I know Bicknoller only to drive through as it is close to where we come to watch nightjars on a summers evening (no evidence Jefferies saw nightjar here, I'd be surprised if he didn't do so). This however was the first time I'd explored the hamlet, or maybe it is a small village as it has a pub and a shop? First I walked through the churchyard, greeted as I crossed through the gate with a riot of spring flowers, quite early considering it is only January. Rooks and jackdaw were noisily prospecting for nest sites above me as I wandered through the gravestones, not looking for anything in particular just something I like to do.


Oddly having bought a pamphlet in the church it failed to say how old it was. The historical record stated that it was a manorial chapel during the reign of Henry 3rd which at some point thereafter became a church. It must be older than that however as the yew tree hard by is reputed to be 1000 years old.

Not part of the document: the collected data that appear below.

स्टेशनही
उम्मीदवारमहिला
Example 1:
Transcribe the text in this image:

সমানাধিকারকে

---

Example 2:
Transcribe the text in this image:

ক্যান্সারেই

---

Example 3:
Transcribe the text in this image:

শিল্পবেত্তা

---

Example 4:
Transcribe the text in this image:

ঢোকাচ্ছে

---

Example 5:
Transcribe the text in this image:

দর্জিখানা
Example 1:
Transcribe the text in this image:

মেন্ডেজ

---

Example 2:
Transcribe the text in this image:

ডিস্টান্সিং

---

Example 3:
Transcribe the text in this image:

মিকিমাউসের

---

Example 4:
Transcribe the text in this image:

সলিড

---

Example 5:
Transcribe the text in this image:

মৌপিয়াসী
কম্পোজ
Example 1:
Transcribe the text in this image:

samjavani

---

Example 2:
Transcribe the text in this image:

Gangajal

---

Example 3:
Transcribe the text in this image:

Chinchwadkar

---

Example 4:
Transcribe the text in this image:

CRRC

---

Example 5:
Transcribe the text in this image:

Exiting the churchyard through a gate commemorating Queen Victoria I found a little remembrance area with a few seats. From here, a flask of coffee and my copy of Red Deer by my side, I could observe the toing and froing of Church Lane. Which I have to admit was limited. Two dog walkers, a car and a post van in half an hour. Where was everyone? But I'd particularly come to see Lock's Farm, as it was in 1883. Jefferies stayed for a few days with a Mrs Thorne who leased the farmhouse and was joined by the painter J.W. North. It is not known if Jefferies knew North before visiting but as a result of this visit they became good friends. On this visit I sat quietly looking at what is now a residential house I could imagine Jefferies wandering up and down the lane making notes in his field notebook, chatting to North and hopefully enjoying the clean crisp air of West Somerset. It is known that Jefferies walked up onto the hills behind the house as he mentions Crowcombe and Will's Neck both are nearby and he was a keen walker, though by now he'd become ill with tuberculosis. His arrival at Bicknoller was after alighting from the train at Stogumber. My next destination.

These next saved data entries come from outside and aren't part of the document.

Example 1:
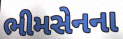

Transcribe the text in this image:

ભીમસેનના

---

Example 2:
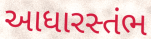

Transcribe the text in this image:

આધારસ્તંભ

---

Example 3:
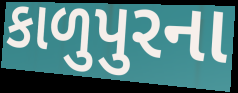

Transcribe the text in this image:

કાળુપુરના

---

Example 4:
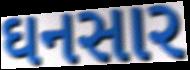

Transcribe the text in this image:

ઘનસાર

Once part of the Great Western Railway Stogumber is now part of a heritage line, the West Somerset Railway. No trains are running in January but on my arrival I spent a very agreeable half an hour chatting to some of the volunteers there undertaking winter maintenance. Stogumber is around two miles from Bicknoller and how Jefferies got from the station to there is not known. Possibly he walked, possibly he was collected by a horse and cart? We don't know but I like to imagine he walked along the narrow lanes with their tall hedges enjoying a very different landscape to the one he'd left in Sussex just a few hours before.

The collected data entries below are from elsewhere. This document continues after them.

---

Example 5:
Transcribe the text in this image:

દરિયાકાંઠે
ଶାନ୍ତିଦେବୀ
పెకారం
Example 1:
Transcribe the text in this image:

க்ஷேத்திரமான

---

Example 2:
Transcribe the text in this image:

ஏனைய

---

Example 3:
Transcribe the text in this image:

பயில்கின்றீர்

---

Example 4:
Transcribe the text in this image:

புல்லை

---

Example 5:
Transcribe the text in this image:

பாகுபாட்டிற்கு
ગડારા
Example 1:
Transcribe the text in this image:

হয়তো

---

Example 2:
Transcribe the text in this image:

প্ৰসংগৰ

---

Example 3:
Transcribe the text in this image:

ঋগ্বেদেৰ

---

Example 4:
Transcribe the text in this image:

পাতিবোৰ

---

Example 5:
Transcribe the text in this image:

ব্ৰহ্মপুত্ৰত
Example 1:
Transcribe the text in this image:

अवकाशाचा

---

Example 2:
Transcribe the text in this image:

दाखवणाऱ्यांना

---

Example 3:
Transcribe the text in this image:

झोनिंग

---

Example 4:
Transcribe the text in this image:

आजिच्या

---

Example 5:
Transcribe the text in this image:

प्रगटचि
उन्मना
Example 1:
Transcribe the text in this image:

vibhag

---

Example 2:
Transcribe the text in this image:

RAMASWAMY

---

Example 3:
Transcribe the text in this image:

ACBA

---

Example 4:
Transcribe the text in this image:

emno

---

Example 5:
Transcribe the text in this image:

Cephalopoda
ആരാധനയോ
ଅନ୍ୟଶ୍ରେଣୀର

In 1883 this building would have been the ticket office, now serving as an information point and kitchen (I was informed cream teas are a must in the summer and a new kitchen is planned for 2026). Jefferies would have seen this building, no doubt handing his ticket into the platform attendant as he left. Tangible reminders that although we're nearly 150 year after his visit, the landscape still contained clues and real connections to the past. Did North meet him at the station, pleasant introductions proceeding a friendly walk to his lodgings? All pure conjecture of course.


After a few days in Bicknoller Jefferies headed over to Exmoor staying at Exford. He also visited a number of other places including Dunster, Watchet, Minehead, Horner Wood, Holincote and Porlock  where he stayed in the Anchor Inn. Those destinations are for my next visits here. Today however I said my goodbyes to Stogumber and drove up to Crowcombe Gate where the sunshine was strong and the sense of peace exhilarating. 


* some sources quote 1882, but later research confirmed 1883.